By the same token, the assertion that plaintiff’s right to equitable relief is lost by reason of its refusal to sell its products to defendants is also not valid. ‘ Certainly plaintiff is free to *1077choose those persons to whom it sells its products. Nor does the Feld-Crawford Act condition, as a prerequisite to the relief sought, that a manufacturer must first give a retailer an opportunity to buy its products before it can proceed against him thereunder. The language of the statute involved indicates to the contrary, for it clearly contemplates the type of situations existing in the instant action, i.e., that of a violation by a non-signer of a fair-trade agreement (Calvert Distillers Corp. v. Nussbaum Liquor Store, 166 Misc. 342, 347).
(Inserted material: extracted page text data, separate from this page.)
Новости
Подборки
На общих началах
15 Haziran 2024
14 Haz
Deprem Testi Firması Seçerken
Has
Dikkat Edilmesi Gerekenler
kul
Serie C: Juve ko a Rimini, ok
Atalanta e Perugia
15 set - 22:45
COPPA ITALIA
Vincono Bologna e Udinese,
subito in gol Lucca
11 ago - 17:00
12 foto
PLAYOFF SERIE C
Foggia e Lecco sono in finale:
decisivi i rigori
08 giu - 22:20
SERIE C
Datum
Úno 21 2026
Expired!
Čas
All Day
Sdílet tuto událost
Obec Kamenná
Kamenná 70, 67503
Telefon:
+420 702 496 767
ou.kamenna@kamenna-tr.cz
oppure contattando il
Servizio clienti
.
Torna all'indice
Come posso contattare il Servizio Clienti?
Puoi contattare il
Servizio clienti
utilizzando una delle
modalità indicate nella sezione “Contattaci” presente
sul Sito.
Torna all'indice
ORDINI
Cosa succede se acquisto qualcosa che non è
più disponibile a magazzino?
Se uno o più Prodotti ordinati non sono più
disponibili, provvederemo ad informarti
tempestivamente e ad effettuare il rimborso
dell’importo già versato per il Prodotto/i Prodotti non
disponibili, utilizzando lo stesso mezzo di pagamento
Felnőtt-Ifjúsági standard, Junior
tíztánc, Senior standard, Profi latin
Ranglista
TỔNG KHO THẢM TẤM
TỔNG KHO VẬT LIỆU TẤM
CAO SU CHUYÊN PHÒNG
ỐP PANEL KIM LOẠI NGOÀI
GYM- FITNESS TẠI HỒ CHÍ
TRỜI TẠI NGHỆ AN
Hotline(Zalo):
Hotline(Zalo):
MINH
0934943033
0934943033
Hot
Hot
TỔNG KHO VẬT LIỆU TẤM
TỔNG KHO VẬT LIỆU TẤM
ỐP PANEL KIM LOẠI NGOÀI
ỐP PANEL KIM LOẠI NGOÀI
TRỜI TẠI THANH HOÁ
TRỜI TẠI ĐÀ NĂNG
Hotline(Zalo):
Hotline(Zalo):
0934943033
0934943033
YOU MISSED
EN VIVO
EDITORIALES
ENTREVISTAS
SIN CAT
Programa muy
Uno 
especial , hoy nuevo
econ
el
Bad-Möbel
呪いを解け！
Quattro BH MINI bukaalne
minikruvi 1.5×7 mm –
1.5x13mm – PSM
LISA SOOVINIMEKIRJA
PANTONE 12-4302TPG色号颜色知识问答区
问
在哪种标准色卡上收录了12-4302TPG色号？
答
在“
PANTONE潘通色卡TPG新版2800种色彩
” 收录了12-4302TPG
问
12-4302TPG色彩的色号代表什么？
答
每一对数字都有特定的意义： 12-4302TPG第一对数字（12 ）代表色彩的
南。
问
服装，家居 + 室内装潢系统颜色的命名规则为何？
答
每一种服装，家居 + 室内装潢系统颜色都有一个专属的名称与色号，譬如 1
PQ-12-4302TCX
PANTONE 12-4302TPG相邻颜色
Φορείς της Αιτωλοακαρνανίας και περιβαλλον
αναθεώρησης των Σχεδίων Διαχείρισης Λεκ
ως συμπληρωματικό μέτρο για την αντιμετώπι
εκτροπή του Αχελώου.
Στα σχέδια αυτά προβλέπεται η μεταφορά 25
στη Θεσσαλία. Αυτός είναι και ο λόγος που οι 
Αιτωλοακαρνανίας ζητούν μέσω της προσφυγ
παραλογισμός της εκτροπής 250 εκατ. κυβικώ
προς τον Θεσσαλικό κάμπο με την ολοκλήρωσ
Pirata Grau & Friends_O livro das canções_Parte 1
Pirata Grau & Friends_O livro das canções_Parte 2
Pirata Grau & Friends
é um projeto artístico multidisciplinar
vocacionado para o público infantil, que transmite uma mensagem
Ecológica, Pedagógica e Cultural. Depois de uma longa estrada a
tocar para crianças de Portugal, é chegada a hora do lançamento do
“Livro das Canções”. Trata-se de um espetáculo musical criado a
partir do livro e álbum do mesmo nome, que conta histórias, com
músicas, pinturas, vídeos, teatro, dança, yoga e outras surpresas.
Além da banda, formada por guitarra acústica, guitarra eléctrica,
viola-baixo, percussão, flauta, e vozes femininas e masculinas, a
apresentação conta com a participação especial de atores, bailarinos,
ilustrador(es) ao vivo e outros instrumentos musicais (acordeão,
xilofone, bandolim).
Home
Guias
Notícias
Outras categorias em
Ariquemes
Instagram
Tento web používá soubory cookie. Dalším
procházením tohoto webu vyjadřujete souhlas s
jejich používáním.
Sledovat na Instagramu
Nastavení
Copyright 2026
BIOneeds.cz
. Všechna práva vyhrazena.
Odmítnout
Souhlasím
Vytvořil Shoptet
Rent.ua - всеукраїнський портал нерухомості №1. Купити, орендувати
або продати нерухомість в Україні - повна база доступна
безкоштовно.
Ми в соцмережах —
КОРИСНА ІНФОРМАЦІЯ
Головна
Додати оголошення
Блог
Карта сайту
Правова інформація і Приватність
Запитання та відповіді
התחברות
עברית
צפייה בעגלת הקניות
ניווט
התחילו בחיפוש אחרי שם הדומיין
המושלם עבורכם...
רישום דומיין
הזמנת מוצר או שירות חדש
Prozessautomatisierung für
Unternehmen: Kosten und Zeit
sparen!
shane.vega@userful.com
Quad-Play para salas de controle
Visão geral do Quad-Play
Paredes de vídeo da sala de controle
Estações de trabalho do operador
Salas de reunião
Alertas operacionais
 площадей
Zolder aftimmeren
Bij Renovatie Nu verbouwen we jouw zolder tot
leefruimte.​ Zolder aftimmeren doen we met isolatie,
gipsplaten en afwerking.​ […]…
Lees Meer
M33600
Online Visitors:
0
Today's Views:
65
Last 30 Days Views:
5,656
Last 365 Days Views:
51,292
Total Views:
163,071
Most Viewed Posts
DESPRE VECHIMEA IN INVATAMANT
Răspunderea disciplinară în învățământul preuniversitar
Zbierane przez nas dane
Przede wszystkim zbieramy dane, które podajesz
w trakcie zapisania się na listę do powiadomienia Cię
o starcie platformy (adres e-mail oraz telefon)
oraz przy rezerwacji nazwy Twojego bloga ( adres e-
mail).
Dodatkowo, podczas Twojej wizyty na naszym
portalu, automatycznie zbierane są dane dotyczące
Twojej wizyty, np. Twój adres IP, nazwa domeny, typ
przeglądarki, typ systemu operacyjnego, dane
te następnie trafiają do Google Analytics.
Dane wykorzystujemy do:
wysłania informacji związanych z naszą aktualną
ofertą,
To sustain defendants’ argument in this connection would be to hold that only signers of fair-trade agreements may be held liable under the Feld-Crawford Act, an interpretation obviously contrary to the statute and the prevailing decisions.
The circumstance that defendants may not have advertised, sold or offered for sale any of plaintiff’s products below fair-traded prices subsequent to the acts complained of, cannot deprive plaintiff of its right to injunctive relief.
Plaintiff, having established that defendants have violated the pertinent statute, is entitled to injunctive relief not only with respect to the specific items involved, hut as to all other of the plaintiff’s products similarly price fixed so as to protect it from any future violations of the same kind (Weisstein v. Freeman’s Wines & Liquors, 169 Misc. 391).
Plaintiff is therefore entitled to an injunction as prayed for, but not to any damages, as plaintiff, at the trial, withdrew such claim.
Both sides having waived findings of fact and conclusions of law, the foregoing constitutes the decision of the court as required by section 440 of the Civil Practice Act. Settle judgment accordingly.